Web page edit records:
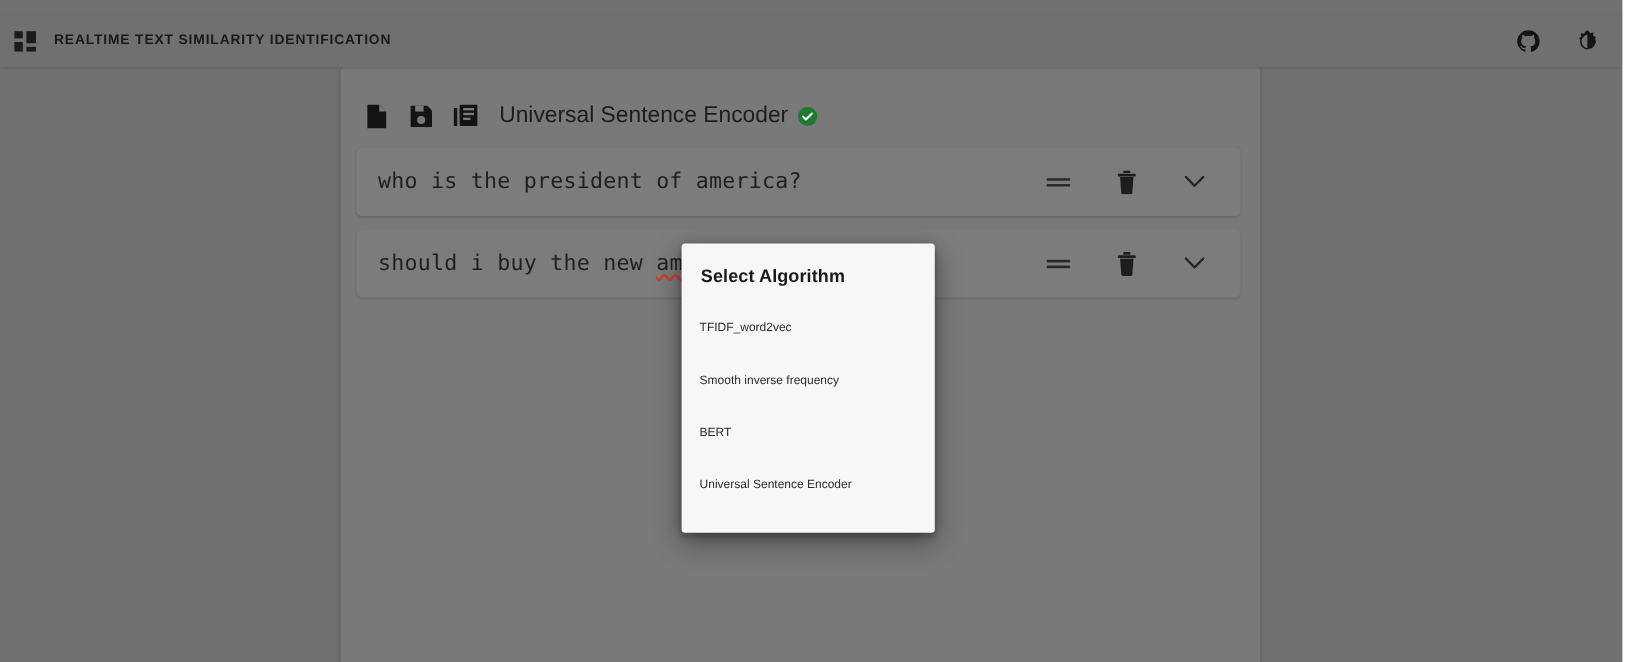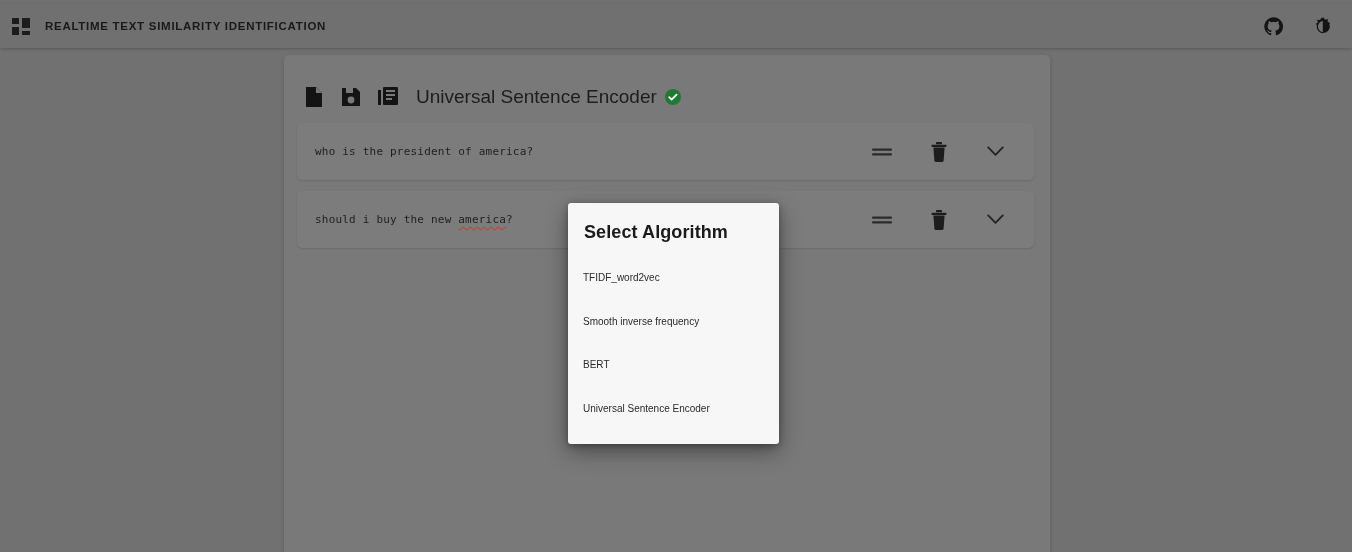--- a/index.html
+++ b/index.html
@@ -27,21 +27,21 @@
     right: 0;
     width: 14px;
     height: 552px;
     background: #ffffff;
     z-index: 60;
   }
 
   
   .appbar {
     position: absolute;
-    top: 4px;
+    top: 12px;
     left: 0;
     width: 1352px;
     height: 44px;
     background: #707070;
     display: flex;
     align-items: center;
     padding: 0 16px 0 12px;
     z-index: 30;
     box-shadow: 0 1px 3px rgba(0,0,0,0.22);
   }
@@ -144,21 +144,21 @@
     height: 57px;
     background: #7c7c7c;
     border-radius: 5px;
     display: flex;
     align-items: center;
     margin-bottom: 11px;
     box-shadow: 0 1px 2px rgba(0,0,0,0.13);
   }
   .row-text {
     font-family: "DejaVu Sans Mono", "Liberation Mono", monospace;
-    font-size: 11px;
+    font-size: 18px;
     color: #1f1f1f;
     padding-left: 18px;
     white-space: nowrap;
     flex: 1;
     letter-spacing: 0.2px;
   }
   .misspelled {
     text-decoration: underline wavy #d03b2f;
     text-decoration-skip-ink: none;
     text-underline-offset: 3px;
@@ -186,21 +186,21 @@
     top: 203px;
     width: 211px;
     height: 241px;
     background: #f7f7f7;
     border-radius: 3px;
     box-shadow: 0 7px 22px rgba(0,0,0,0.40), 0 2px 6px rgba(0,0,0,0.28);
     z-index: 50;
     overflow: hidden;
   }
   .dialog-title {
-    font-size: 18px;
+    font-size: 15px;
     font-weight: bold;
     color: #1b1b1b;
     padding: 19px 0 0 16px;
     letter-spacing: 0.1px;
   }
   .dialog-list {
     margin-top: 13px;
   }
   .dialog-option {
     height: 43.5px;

...

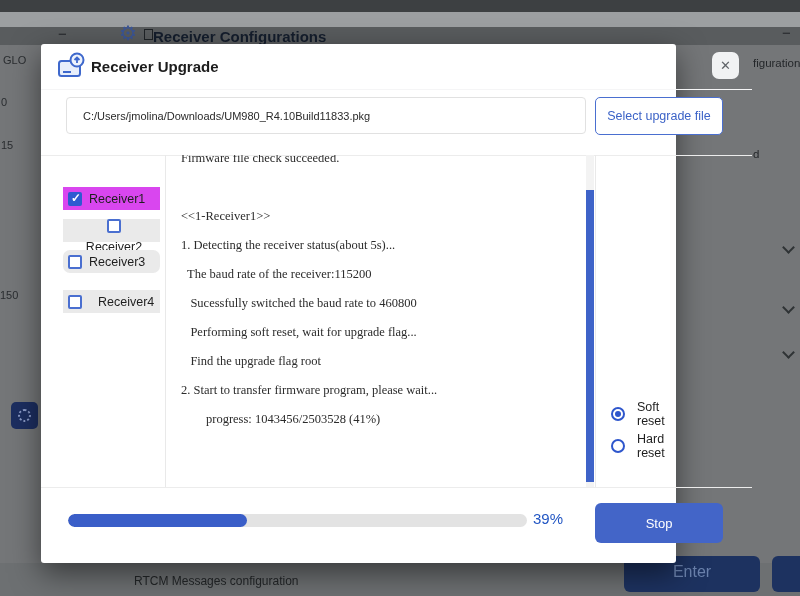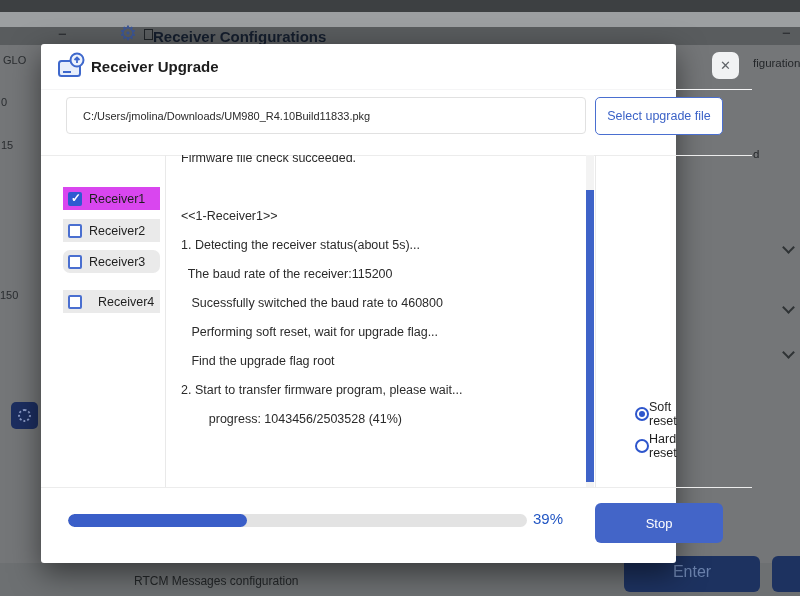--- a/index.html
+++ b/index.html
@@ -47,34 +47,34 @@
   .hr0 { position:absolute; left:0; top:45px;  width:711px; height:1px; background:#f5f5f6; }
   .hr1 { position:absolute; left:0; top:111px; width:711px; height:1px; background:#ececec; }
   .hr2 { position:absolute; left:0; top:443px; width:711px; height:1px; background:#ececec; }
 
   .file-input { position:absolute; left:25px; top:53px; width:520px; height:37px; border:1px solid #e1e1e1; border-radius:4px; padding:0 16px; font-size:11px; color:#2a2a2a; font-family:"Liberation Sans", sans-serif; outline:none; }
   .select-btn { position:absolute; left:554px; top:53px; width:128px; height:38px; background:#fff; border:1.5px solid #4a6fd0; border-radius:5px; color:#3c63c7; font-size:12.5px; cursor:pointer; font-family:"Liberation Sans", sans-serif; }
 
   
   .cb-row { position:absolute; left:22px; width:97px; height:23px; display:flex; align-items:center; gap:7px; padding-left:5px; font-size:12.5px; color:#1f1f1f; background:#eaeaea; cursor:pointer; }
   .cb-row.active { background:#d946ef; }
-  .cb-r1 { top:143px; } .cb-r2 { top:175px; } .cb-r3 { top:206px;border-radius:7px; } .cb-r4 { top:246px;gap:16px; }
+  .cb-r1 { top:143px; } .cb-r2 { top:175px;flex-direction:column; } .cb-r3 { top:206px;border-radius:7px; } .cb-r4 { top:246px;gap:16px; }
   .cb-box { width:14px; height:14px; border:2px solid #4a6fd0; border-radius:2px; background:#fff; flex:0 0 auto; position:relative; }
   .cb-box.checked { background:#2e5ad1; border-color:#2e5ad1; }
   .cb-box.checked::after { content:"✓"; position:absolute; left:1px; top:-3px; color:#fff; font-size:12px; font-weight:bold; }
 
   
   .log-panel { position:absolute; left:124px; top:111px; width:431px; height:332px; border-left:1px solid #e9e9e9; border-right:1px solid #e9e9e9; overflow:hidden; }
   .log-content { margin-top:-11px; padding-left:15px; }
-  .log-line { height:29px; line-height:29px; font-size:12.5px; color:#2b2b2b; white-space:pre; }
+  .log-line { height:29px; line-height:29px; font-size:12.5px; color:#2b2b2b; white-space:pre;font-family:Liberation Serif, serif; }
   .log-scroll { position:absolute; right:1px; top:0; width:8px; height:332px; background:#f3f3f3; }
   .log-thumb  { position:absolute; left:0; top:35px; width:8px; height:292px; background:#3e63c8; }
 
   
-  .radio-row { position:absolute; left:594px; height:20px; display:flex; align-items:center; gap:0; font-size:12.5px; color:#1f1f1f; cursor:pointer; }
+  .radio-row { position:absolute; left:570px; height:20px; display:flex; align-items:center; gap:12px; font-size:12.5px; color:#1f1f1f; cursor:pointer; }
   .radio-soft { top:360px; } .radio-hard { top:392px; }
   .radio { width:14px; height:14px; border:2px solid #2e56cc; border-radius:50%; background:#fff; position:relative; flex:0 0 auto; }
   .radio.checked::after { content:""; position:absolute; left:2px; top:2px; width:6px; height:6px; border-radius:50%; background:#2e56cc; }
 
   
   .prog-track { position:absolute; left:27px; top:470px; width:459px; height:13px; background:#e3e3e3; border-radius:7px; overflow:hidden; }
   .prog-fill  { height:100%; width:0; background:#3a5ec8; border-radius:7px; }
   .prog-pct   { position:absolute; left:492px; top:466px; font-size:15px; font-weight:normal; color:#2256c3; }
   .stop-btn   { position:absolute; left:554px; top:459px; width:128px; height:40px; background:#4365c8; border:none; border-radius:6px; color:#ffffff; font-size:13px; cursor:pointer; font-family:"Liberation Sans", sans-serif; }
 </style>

▶ Assignment
Wherever the word "ffffff" appears in the records above, copy that line.

▶ Your response
     background: #ffffff;
   .stop-btn   { position:absolute; left:554px; top:459px; width:128px; height:40px; background:#4365c8; border:none; border-radius:6px; color:#ffffff; font-size:13px; cursor:pointer; font-family:"Liberation Sans", sans-serif; }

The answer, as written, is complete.